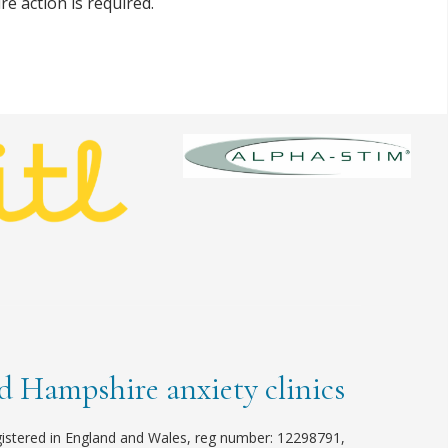
re action is required.
 Hampshire anxiety clinics
istered in England and Wales, reg number: 12298791,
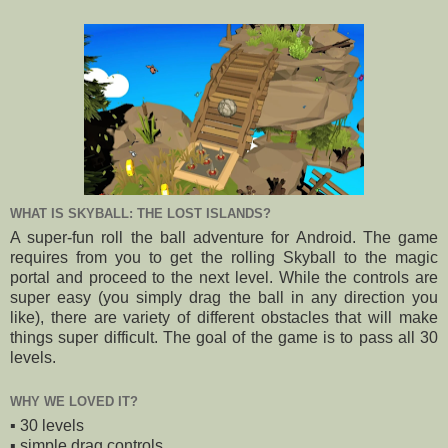
WHAT IS SKYBALL: THE LOST ISLANDS?
A super-fun roll the ball adventure for Android. The game
requires from you to get the rolling Skyball to the magic
portal and proceed to the next level. While the controls are
super easy (you simply drag the ball in any direction you
like), there are variety of different obstacles that will make
things super difficult. The goal of the game is to pass all 30
levels.
WHY WE LOVED IT?
▪️ 30 levels
▪️ simple drag controls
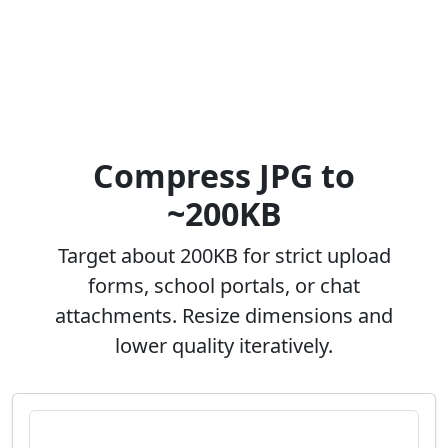
Compress JPG to
~200KB
Target about 200KB for strict upload
forms, school portals, or chat
attachments. Resize dimensions and
lower quality iteratively.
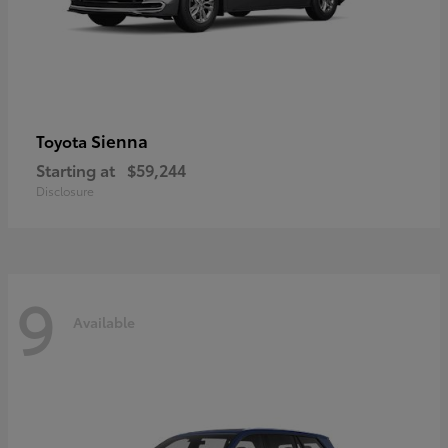
Sienna
Toyota
Starting at
$59,244
Disclosure
9
Available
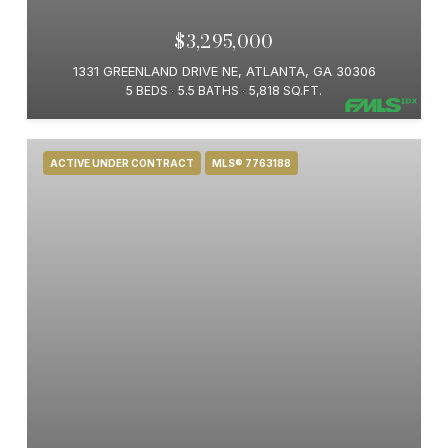
$3,295,000
1331 GREENLAND DRIVE NE, ATLANTA, GA 30306
5 BEDS
5.5 BATHS
5,818 SQ.FT.
ACTIVE UNDER CONTRACT
MLS® 7763188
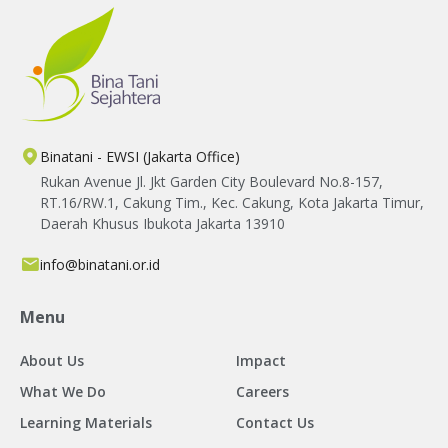
Binatani - EWSI (Jakarta Office)
Rukan Avenue Jl. Jkt Garden City Boulevard No.8-157,
RT.16/RW.1, Cakung Tim., Kec. Cakung, Kota Jakarta Timur,
Daerah Khusus Ibukota Jakarta 13910
info@binatani.or.id
Menu
About Us
Impact
What We Do
Careers
Learning Materials
Contact Us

+--

# THE PROBLEM:
Which rows above contain the string "Jakarta"? List each of them in full.

# EXERCISE OUTPUT:
Binatani - EWSI (Jakarta Office)
RT.16/RW.1, Cakung Tim., Kec. Cakung, Kota Jakarta Timur,
Daerah Khusus Ibukota Jakarta 13910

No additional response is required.